4.2.1. Auto Scaling SageMaker Endpoints
Auto scaling for SageMaker endpoints uses target tracking as the default policy — you set a target like InvocationsPerInstance = 70, and SageMaker adjusts capacity automatically. The critical nuance is cooldown periods: scale-out cooldown (default 300s) prevents rapid instance additions during traffic spikes, while scale-in cooldown (default 600s) prevents premature removal during brief traffic lulls. The exam frequently tests the interplay between scaling and VPC configuration — an endpoint in a private VPC needs interface endpoints for CloudWatch (to publish metrics that drive scaling) and gateway endpoints for S3 (to load model artifacts). Missing either dependency causes silent failures that are hard to diagnose.
💡 First Principle: Auto scaling adjusts the number of instances behind an endpoint based on demand, ensuring you have enough capacity during peaks without paying for idle instances during troughs.

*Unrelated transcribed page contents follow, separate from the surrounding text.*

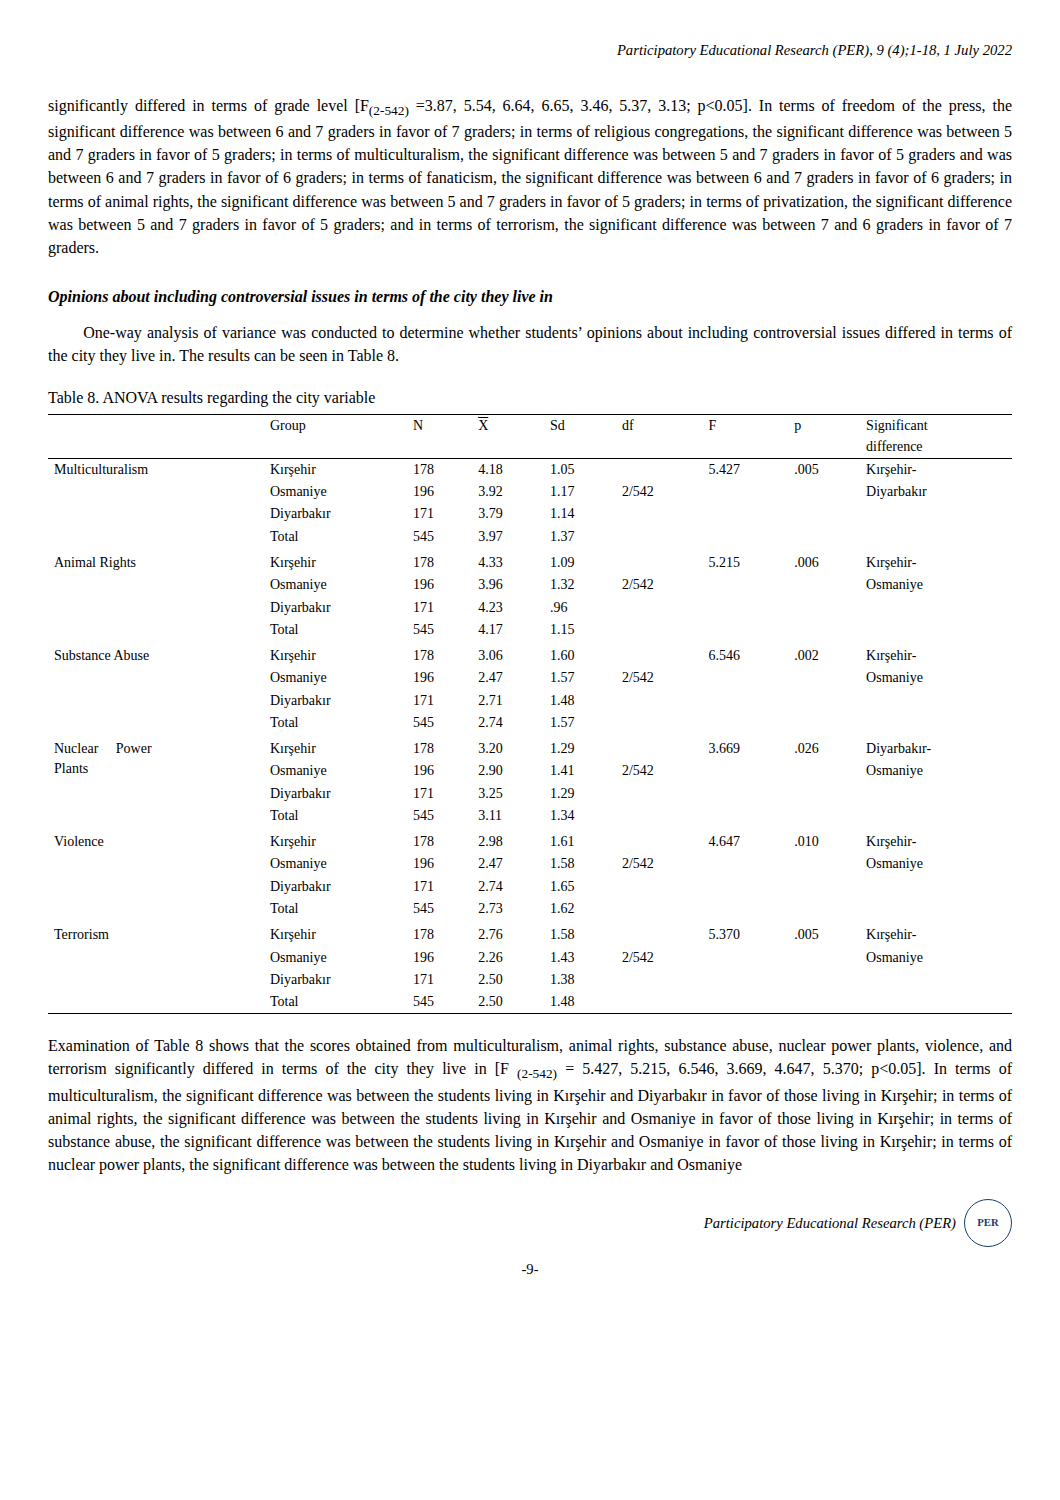Participatory Educational Research (PER), 9 (4);1-18, 1 July 2022
significantly differed in terms of grade level [F(2-542) =3.87, 5.54, 6.64, 6.65, 3.46, 5.37, 3.13; p<0.05]. In terms of freedom of the press, the significant difference was between 6 and 7 graders in favor of 7 graders; in terms of religious congregations, the significant difference was between 5 and 7 graders in favor of 5 graders; in terms of multiculturalism, the significant difference was between 5 and 7 graders in favor of 5 graders and was between 6 and 7 graders in favor of 6 graders; in terms of fanaticism, the significant difference was between 6 and 7 graders in favor of 6 graders; in terms of animal rights, the significant difference was between 5 and 7 graders in favor of 5 graders; in terms of privatization, the significant difference was between 5 and 7 graders in favor of 5 graders; and in terms of terrorism, the significant difference was between 7 and 6 graders in favor of 7 graders.
Opinions about including controversial issues in terms of the city they live in
One-way analysis of variance was conducted to determine whether students’ opinions about including controversial issues differed in terms of the city they live in. The results can be seen in Table 8.
Table 8. ANOVA results regarding the city variable
| | Group | N | X | Sd | df | F | p | Significant difference |
| --- | --- | --- | --- | --- | --- | --- | --- | --- |
| Multiculturalism | Kırşehir | 178 | 4.18 | 1.05 | | 5.427 | .005 | Kırşehir- |
| Osmaniye | 196 | 3.92 | 1.17 | 2/542 | | | Diyarbakır |
| Diyarbakır | 171 | 3.79 | 1.14 | | | | |
| Total | 545 | 3.97 | 1.37 | | | | |
| Animal Rights | Kırşehir | 178 | 4.33 | 1.09 | | 5.215 | .006 | Kırşehir- |
| Osmaniye | 196 | 3.96 | 1.32 | 2/542 | | | Osmaniye |
| Diyarbakır | 171 | 4.23 | .96 | | | | |
| Total | 545 | 4.17 | 1.15 | | | | |
| Substance Abuse | Kırşehir | 178 | 3.06 | 1.60 | | 6.546 | .002 | Kırşehir- |
| Osmaniye | 196 | 2.47 | 1.57 | 2/542 | | | Osmaniye |
| Diyarbakır | 171 | 2.71 | 1.48 | | | | |
| Total | 545 | 2.74 | 1.57 | | | | |
| Nuclear Power Plants | Kırşehir | 178 | 3.20 | 1.29 | | 3.669 | .026 | Diyarbakır- |
| Osmaniye | 196 | 2.90 | 1.41 | 2/542 | | | Osmaniye |
| Diyarbakır | 171 | 3.25 | 1.29 | | | | |
| Total | 545 | 3.11 | 1.34 | | | | |
| Violence | Kırşehir | 178 | 2.98 | 1.61 | | 4.647 | .010 | Kırşehir- |
| Osmaniye | 196 | 2.47 | 1.58 | 2/542 | | | Osmaniye |
| Diyarbakır | 171 | 2.74 | 1.65 | | | | |
| Total | 545 | 2.73 | 1.62 | | | | |
| Terrorism | Kırşehir | 178 | 2.76 | 1.58 | | 5.370 | .005 | Kırşehir- |
| Osmaniye | 196 | 2.26 | 1.43 | 2/542 | | | Osmaniye |
| Diyarbakır | 171 | 2.50 | 1.38 | | | | |
| Total | 545 | 2.50 | 1.48 | | | | |
Examination of Table 8 shows that the scores obtained from multiculturalism, animal rights, substance abuse, nuclear power plants, violence, and terrorism significantly differed in terms of the city they live in [F (2-542) = 5.427, 5.215, 6.546, 3.669, 4.647, 5.370; p<0.05]. In terms of multiculturalism, the significant difference was between the students living in Kırşehir and Diyarbakır in favor of those living in Kırşehir; in terms of animal rights, the significant difference was between the students living in Kırşehir and Osmaniye in favor of those living in Kırşehir; in terms of substance abuse, the significant difference was between the students living in Kırşehir and Osmaniye in favor of those living in Kırşehir; in terms of nuclear power plants, the significant difference was between the students living in Diyarbakır and Osmaniye
PER
Participatory Educational Research (PER)
-9-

The exam tests which scaling metric and policy to use for ML-specific workloads.
| Scaling Policy | How It Works | Best For |
|---|---|---|
| Target tracking | Maintains a metric at a target value | Steady scaling (e.g., keep invocations/instance at 100) |
| Step scaling | Adds/removes capacity in steps based on alarm thresholds | Rapid response to traffic spikes |
| Scheduled scaling | Pre-configures capacity at specific times | Predictable traffic patterns (business hours) |
Key metrics for auto scaling ML endpoints:
| Metric | What It Measures | Scale When |
|---|---|---|
| InvocationsPerInstance | Request load per instance | Exceeds target (e.g., >100/instance) |
| ModelLatency | Time to run inference | Exceeds SLA threshold |
| CPUUtilization | Compute usage | Consistently >70% |
| GPUUtilization | GPU usage | Consistently >80% |
Spot Instances behind endpoints aren't supported for real-time inference (Spot interruptions would drop requests). However, Spot Instances work well for training jobs and batch transform where interruptions can be handled via checkpointing.
⚠️ Exam Trap: Auto scaling has a cooldown period—after scaling up, it waits before scaling again. If a question describes rapid, spiky traffic and the model can't scale fast enough, the fix might be increasing the minimum instance count (warm pool) rather than adjusting the scaling policy. Also, scaling to zero instances is only possible with serverless endpoints—standard auto scaling has a minimum of 1 instance.
Reflection Question: An endpoint receives 50 requests/second during business hours and 2 requests/second at night. Traffic doubles during promotional events (unpredictable). What combination of scaling policies would you configure?